• Raw data
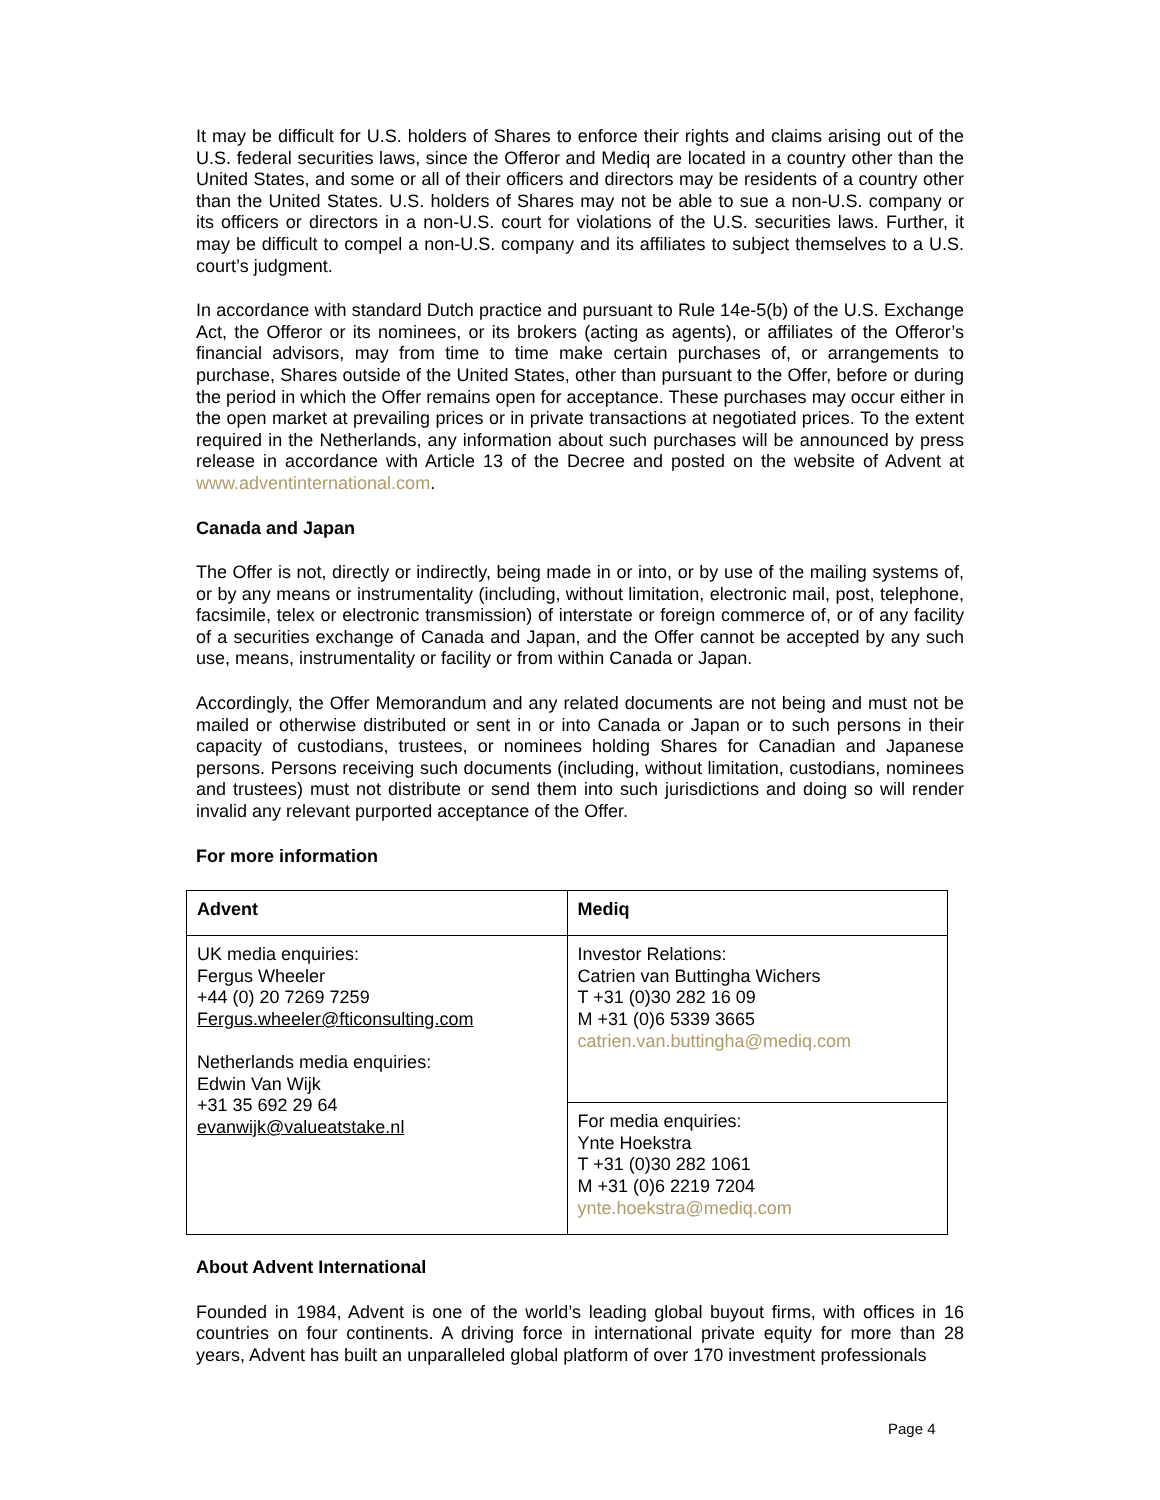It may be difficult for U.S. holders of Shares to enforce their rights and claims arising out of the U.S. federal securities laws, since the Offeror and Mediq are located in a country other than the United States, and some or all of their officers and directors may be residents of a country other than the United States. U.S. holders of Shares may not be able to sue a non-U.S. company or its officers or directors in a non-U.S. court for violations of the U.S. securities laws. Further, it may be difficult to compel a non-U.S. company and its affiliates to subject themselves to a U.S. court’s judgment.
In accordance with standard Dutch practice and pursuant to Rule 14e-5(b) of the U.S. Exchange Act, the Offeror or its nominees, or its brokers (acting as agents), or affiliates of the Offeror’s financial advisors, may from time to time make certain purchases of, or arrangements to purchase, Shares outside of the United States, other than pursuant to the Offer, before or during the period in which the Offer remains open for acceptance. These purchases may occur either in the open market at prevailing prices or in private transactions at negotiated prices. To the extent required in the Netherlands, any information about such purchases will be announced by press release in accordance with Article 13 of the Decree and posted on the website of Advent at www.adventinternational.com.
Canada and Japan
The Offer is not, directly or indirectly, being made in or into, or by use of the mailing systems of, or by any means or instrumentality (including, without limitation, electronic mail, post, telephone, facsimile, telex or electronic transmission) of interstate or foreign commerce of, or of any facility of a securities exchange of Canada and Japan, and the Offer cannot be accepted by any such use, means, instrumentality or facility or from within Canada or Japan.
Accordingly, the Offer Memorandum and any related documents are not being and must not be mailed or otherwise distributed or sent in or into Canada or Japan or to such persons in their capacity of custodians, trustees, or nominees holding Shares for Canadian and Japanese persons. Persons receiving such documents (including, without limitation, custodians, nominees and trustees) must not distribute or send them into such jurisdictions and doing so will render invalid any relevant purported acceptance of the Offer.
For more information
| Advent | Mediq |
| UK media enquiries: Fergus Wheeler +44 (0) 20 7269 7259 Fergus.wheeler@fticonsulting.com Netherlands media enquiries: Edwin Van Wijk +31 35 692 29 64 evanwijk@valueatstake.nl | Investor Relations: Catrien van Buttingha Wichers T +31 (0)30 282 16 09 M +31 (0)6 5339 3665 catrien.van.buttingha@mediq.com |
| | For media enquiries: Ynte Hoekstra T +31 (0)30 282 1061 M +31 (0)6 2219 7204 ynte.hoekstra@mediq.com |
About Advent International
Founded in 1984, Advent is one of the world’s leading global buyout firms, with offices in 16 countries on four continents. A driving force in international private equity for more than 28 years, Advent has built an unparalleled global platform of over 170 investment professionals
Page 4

• Task
The expected response is every entry above, repeated exactly, pictures removed.

• Solution for this exercise
It may be difficult for U.S. holders of Shares to enforce their rights and claims arising out of the U.S. federal securities laws, since the Offeror and Mediq are located in a country other than the United States, and some or all of their officers and directors may be residents of a country other than the United States. U.S. holders of Shares may not be able to sue a non-U.S. company or its officers or directors in a non-U.S. court for violations of the U.S. securities laws. Further, it may be difficult to compel a non-U.S. company and its affiliates to subject themselves to a U.S. court’s judgment.
In accordance with standard Dutch practice and pursuant to Rule 14e-5(b) of the U.S. Exchange Act, the Offeror or its nominees, or its brokers (acting as agents), or affiliates of the Offeror’s financial advisors, may from time to time make certain purchases of, or arrangements to purchase, Shares outside of the United States, other than pursuant to the Offer, before or during the period in which the Offer remains open for acceptance. These purchases may occur either in the open market at prevailing prices or in private transactions at negotiated prices. To the extent required in the Netherlands, any information about such purchases will be announced by press release in accordance with Article 13 of the Decree and posted on the website of Advent at www.adventinternational.com.
Canada and Japan
The Offer is not, directly or indirectly, being made in or into, or by use of the mailing systems of, or by any means or instrumentality (including, without limitation, electronic mail, post, telephone, facsimile, telex or electronic transmission) of interstate or foreign commerce of, or of any facility of a securities exchange of Canada and Japan, and the Offer cannot be accepted by any such use, means, instrumentality or facility or from within Canada or Japan.
Accordingly, the Offer Memorandum and any related documents are not being and must not be mailed or otherwise distributed or sent in or into Canada or Japan or to such persons in their capacity of custodians, trustees, or nominees holding Shares for Canadian and Japanese persons. Persons receiving such documents (including, without limitation, custodians, nominees and trustees) must not distribute or send them into such jurisdictions and doing so will render invalid any relevant purported acceptance of the Offer.
For more information
| Advent | Mediq |
| UK media enquiries: Fergus Wheeler +44 (0) 20 7269 7259 Fergus.wheeler@fticonsulting.com Netherlands media enquiries: Edwin Van Wijk +31 35 692 29 64 evanwijk@valueatstake.nl | Investor Relations: Catrien van Buttingha Wichers T +31 (0)30 282 16 09 M +31 (0)6 5339 3665 catrien.van.buttingha@mediq.com |
| | For media enquiries: Ynte Hoekstra T +31 (0)30 282 1061 M +31 (0)6 2219 7204 ynte.hoekstra@mediq.com |
About Advent International
Founded in 1984, Advent is one of the world’s leading global buyout firms, with offices in 16 countries on four continents. A driving force in international private equity for more than 28 years, Advent has built an unparalleled global platform of over 170 investment professionals
Page 4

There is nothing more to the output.